Can it figure this one out without any hints? Not base64. Use case [1]

    ONXW2ZLUNBUW4Z2AONXW2ZLXNBSXEZJOORWGI===

[1] - https://ohblog.net/about/

stavros · 2023-11-05T14:56:50.000000Z

> The string you've provided appears to be encoded in Base32. Decoding this string from Base32, it results in:

> "This is a test. This is only a test."

So, it got the base32 part right, but the decoding wrong. I would have been extremely surprised if it got the decoding right, though.

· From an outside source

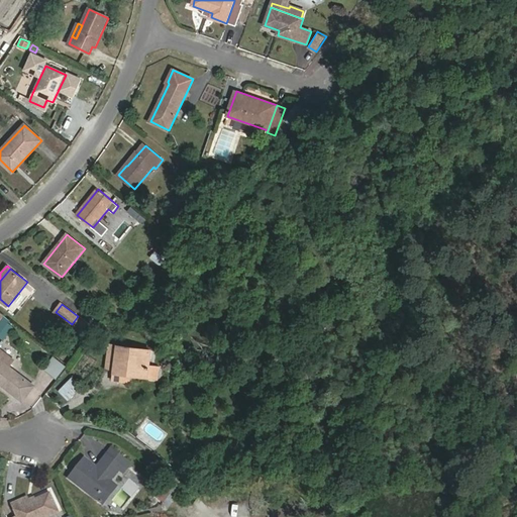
[(10,321),(6,317),(0,324),(0,336),(3,339),(12,328),(8,324),(10,321)]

LinuxBender · 2023-11-05T14:59:53.000000Z

That's still kinda cool. Now I'm curious if it can decode all the figlet fonts too. Size can be controlled with HTML as some are easier to read visually by a human if smaller

[Edit] - This might makes ones eyes bleed but I am curious if it can read this [1]. If installing figlet type showfigfonts to see examples of all the installed fonts. More can be installed [2] in /usr/share/figlet/fonts/

[1] - https://ohblog.net/chatgpt_test/

[2] - https://github.com/xero/figlet-fonts

TheGeminon · 2023-11-05T14:21:14.000000Z

That kind of decoding is a bit different though. For one, the tokenization process makes encodings difficult to handle (unless it’s trained on a lot of pairs).

This would be more akin to asking ChatGPT to help build a black box parser for base64, not asking it to decode it itself.

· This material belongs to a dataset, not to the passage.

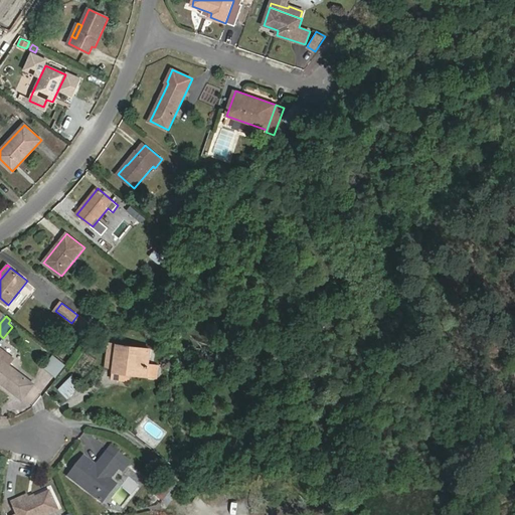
[(151,349),(109,343),(106,366),(113,367),(113,371),(112,377),(122,378),(123,375),(129,376),(129,373),(129,369),(148,372),(149,365),(151,349)]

JCharante · 2023-11-05T19:47:36.000000Z

GPT4 can absolutely decode base64. Early jailbreaks were to base64 a python-based jailbreak to get it to output whatever you wanted and later OpenAI added a patch to filter base64 outputs to follow their rules.

waveBidder · 2023-11-05T20:00:02.000000Z

how are you sure it wasn't bullshitting? were you feeding it a known binary?

dazhbog · 2023-11-05T21:14:46.000000Z

Some of the input data was known yes, because this software has a gui and it outputs a binary file based on user data (PCB Bill of materials)+internal machine settings. So i knew there were some coordinates and ascii data in there and GPT helped find the delimiters, etc. Some things i was also able to figure out with Ghidra and lots of trial and error.